* **WORK REQUEST**
Repeat the lines below, changing every "image" to "photo" and keeping everything else the same. Leave the pictures out of your answer.

* **SOURCE DATA**

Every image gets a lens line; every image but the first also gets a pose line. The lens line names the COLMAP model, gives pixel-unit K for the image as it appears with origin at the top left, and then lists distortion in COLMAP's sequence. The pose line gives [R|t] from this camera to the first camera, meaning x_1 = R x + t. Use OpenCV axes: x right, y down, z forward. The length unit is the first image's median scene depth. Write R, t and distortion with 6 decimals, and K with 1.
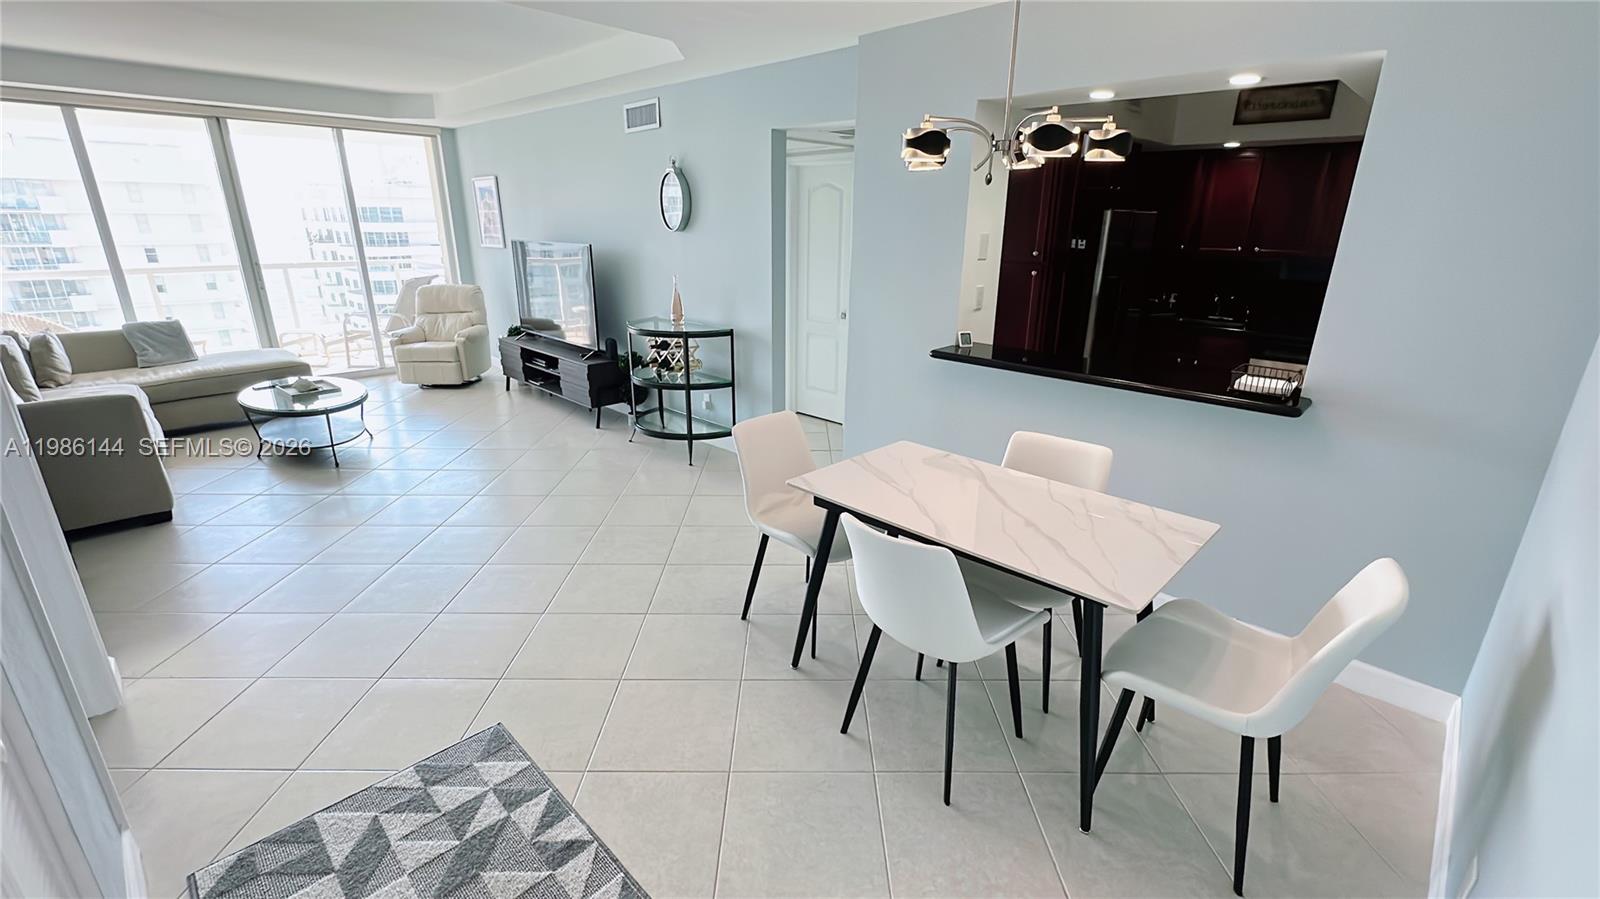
lens RADIAL K [[672.9, 0, 793.8], [0, 672.9, 444.7], [0, 0, 1]] dist [-0.003496, -0.000248]
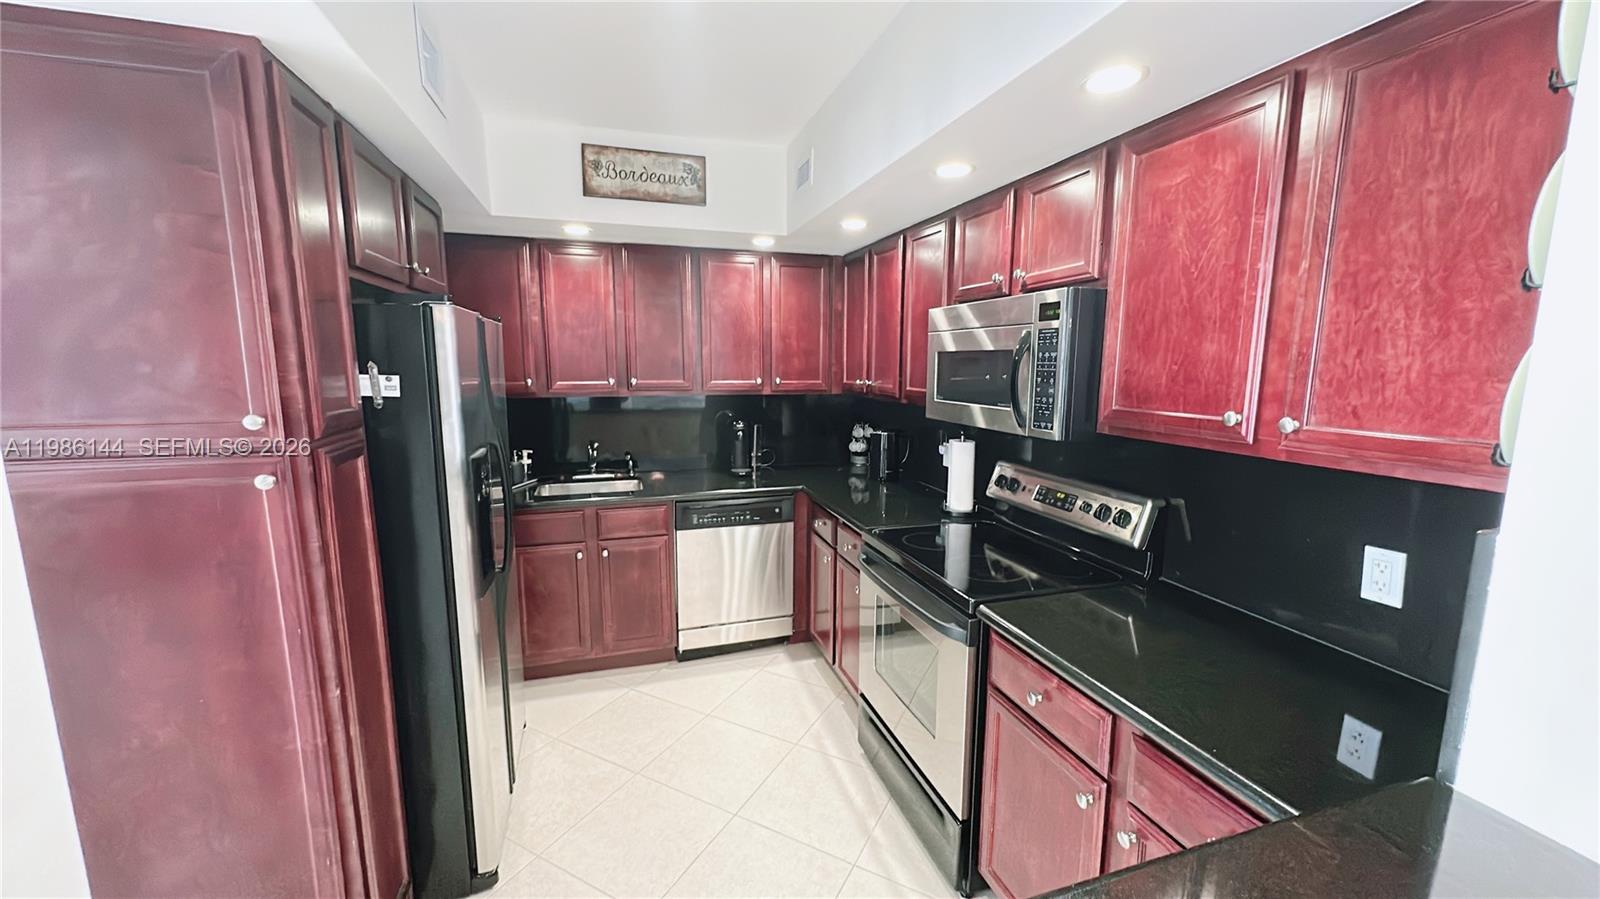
lens RADIAL K [[615.0, 0, 801.6], [0, 615.0, 454.2], [0, 0, 1]] dist [0.000347, -0.000228]
pose [[0.462687, -0.139483, 0.875480, 0.163142], [0.278592, 0.960392, 0.005777, -0.147792], [-0.841610, 0.241229, 0.483220, 0.477782]]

* **EXERCISE SOLUTION**
Every photo gets a lens line; every photo but the first also gets a pose line. The lens line names the COLMAP model, gives pixel-unit K for the photo as it appears with origin at the top left, and then lists distortion in COLMAP's sequence. The pose line gives [R|t] from this camera to the first camera, meaning x_1 = R x + t. Use OpenCV axes: x right, y down, z forward. The length unit is the first photo's median scene depth. Write R, t and distortion with 6 decimals, and K with 1.
lens RADIAL K [[672.9, 0, 793.8], [0, 672.9, 444.7], [0, 0, 1]] dist [-0.003496, -0.000248]
lens RADIAL K [[615.0, 0, 801.6], [0, 615.0, 454.2], [0, 0, 1]] dist [0.000347, -0.000228]
pose [[0.462687, -0.139483, 0.875480, 0.163142], [0.278592, 0.960392, 0.005777, -0.147792], [-0.841610, 0.241229, 0.483220, 0.477782]]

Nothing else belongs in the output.